▶ _Your task_
Please continue the timeline of the East Ramapo oversight legislation from where it stops.

▶ _Text for analysis_
☆ ☆ ☆ ☆

JUNE 11 -- The Black, Puerto Rican, Hispanic and Asian Caucus of the New York State Legislatiure has issued a statement urging the Senate to pass S. 3821.

JUNE 11 -- The New York State Assembly passes A. 5355, 80-56.  The Journal News reports that Senator Carlucci is working toward a vote in the Senate.

JUNE 10 -- The bill's co-authors join with supporters, including Assemblyman Jeff AubryRockland County Executive Ed Day, former Assemblyman Alex Gromack, recent Spring Valley High School graduate Olivia Castor, current parent Romel Alvarez, Reform Jewish Voice's Rabbi Michael Churgel, NAACP's Willie Trotman, and AQE's Jasmine Tripper, for a press conference in Albany, advocating for the legislation, 

JUNE 10 -- The Assembly Rules Committee votes to support A. 5355.  The Journal News reports that the bill is expected to pass the Assembly.

JUNE 9 -- The Assembly Ways and Means Committee votes to support A. 5355.

JUNE 8 -- New York State Education Department deems East Ramapo's Spring Valley High School ineffective (the lowest possible rating) in four different areas in new report.

JUNE 5 -- New York State Appeals Court becomes second court to reject East Ramapo School Board's attempt to use public monies for out-of-code special education placements.

JUNE 5 -- Anti-Defamation League issues press release in support of East Ramapo oversight legislation and tweets support of A. 5355 and S. 3821

JUNE 4 -- Jewish groups unite to support A. 5355 and S. 3821, refuting claims that the bill is anti-Semitic.   Bend the Arc: A Jewish Social Partnership for Justice, the Jewish Alliance for Law and Social ActionJews for Racial and Economic JusticeJewish Labor Committee, and the Reconstructionist Rabbinical College all join the American Jewish Committee, the Religious Action Center of Reform Judaism and Uri L'Tzedek as supporters. of East Ramapo oversight.

JUNE 3 -- Governor Cuomo reiterated his advocacy for East Ramapo in the Assembly and Senate.

JUNE 3 -- The Assembly Education Committee has passed the bill, and it now moves to Ways and Means.

JUNE 3 -- The New York Times has published a definitive op-ed titled "When A School Board Victimizes Kids" (http://nyti.ms/1SV8RhY) by the New York State Schools Chancellor, Merryl Tisch, and the Executive Director of the Education Law Center, David Sciarra.

JUNE 2 -- New York Civil Liberties Union issues official legislative position in support of A. 5355 and S. 3821.

JUNE 2 -- The Jewish Daily Forward publishes Rabbi Ari Hart's outstanding commentary, "An Immoral Use of Jewish Power in Upstate New York" (http://forward.com/opinion/national/309145/in-east-ramapo-an-immoral-use-of-jewish-power/).

☆ ☆ ☆ ☆

▶ _Data records_
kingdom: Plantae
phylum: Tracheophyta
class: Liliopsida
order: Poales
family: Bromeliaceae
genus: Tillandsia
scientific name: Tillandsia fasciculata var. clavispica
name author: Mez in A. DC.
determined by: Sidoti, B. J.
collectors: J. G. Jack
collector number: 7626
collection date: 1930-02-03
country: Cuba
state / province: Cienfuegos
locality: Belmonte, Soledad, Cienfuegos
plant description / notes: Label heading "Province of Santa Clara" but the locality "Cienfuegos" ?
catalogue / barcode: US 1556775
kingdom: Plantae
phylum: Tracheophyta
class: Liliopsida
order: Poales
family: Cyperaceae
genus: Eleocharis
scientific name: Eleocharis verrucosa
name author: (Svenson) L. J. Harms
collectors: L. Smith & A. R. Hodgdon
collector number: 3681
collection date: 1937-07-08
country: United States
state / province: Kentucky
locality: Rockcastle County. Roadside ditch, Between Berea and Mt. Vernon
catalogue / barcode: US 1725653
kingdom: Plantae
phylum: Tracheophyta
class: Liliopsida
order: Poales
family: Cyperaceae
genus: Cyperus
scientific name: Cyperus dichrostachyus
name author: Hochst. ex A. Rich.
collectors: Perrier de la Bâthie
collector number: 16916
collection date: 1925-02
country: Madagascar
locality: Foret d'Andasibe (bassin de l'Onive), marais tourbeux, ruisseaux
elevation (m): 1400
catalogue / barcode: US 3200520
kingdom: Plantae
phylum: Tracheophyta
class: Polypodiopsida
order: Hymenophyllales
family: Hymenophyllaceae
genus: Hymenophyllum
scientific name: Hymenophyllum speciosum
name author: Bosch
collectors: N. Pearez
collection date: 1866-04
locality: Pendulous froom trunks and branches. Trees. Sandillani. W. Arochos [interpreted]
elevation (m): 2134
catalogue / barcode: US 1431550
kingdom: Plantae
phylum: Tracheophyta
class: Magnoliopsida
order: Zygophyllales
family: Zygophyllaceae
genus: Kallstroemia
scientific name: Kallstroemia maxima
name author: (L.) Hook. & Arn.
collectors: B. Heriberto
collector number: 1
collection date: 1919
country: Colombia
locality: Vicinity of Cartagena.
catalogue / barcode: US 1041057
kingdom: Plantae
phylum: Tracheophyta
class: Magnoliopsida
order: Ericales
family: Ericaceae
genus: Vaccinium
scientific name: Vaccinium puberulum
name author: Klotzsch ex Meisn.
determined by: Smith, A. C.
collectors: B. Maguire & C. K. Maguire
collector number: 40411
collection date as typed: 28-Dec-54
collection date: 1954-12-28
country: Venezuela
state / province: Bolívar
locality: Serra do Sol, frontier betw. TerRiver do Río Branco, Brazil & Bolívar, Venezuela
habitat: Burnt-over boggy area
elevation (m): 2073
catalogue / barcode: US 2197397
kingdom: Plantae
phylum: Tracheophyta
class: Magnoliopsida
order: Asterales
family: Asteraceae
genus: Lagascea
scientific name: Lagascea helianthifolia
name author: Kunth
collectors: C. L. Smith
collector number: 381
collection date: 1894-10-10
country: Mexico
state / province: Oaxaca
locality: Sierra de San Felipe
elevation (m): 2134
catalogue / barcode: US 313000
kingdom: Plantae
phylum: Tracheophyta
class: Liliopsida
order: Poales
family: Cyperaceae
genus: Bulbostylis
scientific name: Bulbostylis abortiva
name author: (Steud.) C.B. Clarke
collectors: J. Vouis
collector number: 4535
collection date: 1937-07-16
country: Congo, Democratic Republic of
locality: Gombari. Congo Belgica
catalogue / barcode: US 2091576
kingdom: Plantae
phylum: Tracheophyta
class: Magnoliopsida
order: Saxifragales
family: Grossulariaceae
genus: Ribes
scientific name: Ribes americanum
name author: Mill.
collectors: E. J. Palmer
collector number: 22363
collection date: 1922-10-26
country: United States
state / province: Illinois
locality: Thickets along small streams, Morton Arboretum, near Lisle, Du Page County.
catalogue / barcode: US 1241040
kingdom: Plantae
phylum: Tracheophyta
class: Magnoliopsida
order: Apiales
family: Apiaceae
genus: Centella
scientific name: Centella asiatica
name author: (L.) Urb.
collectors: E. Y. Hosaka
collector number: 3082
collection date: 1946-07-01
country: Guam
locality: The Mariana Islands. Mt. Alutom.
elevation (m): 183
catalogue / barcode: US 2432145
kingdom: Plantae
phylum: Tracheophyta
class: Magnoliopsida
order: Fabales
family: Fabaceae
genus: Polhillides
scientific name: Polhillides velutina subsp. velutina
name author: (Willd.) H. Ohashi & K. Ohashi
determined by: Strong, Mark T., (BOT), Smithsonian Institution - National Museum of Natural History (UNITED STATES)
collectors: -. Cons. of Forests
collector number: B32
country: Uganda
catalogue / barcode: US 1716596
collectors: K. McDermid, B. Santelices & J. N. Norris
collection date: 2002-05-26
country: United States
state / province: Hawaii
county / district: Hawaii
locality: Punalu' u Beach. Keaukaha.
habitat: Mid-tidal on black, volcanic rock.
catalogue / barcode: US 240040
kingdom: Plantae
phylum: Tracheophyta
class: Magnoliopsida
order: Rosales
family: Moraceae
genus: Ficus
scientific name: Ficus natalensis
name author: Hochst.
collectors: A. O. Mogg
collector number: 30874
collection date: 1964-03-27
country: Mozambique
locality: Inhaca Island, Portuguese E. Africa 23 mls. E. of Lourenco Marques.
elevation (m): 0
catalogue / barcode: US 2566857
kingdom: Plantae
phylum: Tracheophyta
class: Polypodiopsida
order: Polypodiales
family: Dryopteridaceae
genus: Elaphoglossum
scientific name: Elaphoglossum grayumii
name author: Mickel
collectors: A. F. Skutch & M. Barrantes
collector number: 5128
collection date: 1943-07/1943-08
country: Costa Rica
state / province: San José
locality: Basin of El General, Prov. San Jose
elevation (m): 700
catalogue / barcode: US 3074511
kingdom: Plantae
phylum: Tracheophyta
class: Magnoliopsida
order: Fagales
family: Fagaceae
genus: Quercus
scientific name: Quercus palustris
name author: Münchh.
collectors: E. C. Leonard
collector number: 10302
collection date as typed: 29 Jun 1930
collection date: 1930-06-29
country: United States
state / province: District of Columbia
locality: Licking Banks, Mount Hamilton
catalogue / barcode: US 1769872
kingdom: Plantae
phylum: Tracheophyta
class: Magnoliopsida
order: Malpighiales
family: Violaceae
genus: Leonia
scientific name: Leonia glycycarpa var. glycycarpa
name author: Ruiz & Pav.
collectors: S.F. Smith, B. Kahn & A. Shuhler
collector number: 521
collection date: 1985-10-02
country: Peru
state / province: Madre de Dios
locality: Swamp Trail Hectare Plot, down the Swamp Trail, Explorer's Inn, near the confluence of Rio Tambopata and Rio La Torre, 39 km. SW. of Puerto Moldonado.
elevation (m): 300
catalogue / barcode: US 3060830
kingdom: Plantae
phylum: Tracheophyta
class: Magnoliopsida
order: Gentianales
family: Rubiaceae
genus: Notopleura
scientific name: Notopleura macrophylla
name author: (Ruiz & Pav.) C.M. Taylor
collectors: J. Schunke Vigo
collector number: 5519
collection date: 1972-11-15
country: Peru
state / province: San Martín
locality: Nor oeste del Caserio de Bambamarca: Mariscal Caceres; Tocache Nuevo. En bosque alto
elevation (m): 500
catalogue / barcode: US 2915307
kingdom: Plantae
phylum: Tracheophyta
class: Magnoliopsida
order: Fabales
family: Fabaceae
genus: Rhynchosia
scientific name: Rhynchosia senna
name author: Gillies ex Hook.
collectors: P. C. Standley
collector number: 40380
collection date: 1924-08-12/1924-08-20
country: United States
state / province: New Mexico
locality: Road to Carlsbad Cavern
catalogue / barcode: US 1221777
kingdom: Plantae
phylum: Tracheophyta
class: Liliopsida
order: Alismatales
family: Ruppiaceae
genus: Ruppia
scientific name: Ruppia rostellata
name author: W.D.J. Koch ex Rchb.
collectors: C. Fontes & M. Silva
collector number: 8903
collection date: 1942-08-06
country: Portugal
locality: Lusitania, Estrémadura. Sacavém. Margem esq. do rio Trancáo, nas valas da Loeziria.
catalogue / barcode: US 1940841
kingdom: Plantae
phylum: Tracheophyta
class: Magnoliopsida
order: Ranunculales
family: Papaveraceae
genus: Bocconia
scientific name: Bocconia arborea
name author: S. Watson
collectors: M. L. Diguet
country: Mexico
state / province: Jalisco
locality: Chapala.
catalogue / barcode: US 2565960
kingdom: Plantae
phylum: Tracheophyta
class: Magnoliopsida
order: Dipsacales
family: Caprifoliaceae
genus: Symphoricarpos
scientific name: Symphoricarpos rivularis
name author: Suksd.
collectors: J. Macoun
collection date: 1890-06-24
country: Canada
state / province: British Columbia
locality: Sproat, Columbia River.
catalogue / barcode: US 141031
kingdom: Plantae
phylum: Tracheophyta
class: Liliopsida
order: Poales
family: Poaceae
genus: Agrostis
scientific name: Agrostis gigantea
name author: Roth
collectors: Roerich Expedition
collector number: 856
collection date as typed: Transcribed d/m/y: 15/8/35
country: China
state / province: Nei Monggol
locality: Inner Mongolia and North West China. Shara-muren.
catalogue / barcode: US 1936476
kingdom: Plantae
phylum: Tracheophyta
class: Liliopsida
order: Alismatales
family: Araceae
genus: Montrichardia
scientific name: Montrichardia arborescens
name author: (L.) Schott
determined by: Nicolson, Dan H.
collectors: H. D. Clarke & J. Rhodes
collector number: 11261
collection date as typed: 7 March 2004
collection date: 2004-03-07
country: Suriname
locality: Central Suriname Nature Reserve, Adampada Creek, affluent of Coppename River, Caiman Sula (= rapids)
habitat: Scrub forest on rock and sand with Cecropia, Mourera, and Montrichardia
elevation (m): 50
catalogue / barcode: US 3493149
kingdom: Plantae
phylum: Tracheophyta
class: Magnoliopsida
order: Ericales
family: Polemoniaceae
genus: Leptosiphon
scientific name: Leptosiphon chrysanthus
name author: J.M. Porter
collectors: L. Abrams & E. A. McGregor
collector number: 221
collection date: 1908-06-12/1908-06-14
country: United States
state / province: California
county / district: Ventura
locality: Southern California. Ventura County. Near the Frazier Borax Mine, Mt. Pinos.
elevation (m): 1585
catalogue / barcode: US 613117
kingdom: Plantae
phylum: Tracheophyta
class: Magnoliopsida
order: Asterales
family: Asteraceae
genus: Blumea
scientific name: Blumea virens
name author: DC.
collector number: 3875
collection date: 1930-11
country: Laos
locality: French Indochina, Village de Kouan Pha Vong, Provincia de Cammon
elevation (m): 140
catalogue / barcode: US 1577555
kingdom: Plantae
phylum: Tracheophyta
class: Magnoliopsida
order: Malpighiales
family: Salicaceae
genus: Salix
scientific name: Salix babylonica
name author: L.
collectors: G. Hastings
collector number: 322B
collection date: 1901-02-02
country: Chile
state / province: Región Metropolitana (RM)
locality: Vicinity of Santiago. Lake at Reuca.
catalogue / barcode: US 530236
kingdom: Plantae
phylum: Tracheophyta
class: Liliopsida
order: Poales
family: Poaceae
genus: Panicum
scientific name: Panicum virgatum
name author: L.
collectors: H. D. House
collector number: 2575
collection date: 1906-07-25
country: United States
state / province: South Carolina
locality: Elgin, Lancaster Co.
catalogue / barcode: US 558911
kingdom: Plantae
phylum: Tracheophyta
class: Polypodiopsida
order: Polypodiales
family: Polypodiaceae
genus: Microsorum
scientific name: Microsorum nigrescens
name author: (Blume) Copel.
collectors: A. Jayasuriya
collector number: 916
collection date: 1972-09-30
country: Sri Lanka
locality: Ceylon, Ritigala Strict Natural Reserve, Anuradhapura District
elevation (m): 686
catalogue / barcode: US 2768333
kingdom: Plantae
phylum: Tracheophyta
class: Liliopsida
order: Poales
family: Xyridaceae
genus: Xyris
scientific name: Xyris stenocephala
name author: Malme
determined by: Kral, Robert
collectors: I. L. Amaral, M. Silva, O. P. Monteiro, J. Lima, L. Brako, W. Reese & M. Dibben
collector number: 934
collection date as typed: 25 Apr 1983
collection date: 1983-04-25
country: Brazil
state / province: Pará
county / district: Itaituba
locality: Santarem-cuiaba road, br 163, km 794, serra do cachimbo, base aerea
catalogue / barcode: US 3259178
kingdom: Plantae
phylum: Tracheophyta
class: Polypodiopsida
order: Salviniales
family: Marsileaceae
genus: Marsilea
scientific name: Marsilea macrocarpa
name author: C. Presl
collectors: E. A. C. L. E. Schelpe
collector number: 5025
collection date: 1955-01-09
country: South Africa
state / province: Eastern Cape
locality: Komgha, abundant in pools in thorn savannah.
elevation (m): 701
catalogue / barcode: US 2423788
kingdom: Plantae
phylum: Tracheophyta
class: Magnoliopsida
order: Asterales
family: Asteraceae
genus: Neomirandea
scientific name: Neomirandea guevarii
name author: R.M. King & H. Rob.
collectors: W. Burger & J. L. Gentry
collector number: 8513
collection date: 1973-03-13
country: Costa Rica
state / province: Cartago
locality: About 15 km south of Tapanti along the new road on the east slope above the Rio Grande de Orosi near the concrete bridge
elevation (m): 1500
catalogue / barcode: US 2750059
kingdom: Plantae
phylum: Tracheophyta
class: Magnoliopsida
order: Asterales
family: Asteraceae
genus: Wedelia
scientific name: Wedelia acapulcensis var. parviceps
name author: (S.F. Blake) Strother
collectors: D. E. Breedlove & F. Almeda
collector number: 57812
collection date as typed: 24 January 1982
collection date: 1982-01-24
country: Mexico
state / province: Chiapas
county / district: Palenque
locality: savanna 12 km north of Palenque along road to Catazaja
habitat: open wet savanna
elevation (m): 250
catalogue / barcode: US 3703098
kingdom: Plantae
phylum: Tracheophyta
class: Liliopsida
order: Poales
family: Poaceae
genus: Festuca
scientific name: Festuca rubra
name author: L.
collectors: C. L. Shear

☆ ☆ ☆ ☆

▶ _Response to this task_
JUNE 1 -- Rockland County School Boards Associationof which East Ramapo is a member, endorses A. 5355 and S. 3821, noting that "the public school students of the East Ramapo School District would greatly benefit from the much needed and overdue oversight."

MAY 28, 2015 -- The New York Civil Liberties Union announces their support of A. 5355 and S. 3821.  The Lower Hudson Valley branch plans to honor long-time East Ramapo activists Steve White, Oscar Cohen and Willie Trotman at their annual dinner in June.  

MAY 14, 2015 -- The American Jewish Committee endorses the East Ramapo oversight legislation.  A-5355/S-3821 “is an important step in healing the rifts that divide the community by requiring the monitor to attend to the needs of all students residing in the district and will also guarantee that the East Ramapo School District will provide its students with the education to which they are entitled by law,” said Marc Stern, the General Counsel for the American Jewish Committee. 

MAY 12, 2015 -- The New York City Bar Association issued a legislative report in support of East Ramapo oversight, indicating that students in East Ramapo have not received a sound and basic education, that the board has neglected its fiduciary responsibilities, and that oversight legislation is appropriately scoped.

MAY 11, 2015 -- The New York State School Boards Association announces that it is "encouraged by the fact that the legislation respects the democratic process" and will not oppose the bill.

FEBRUARY 2015 -- Rockland County's legislators introduce a bill to the New York State Legislature, calling for state oversight of the East Ramapo Central School District.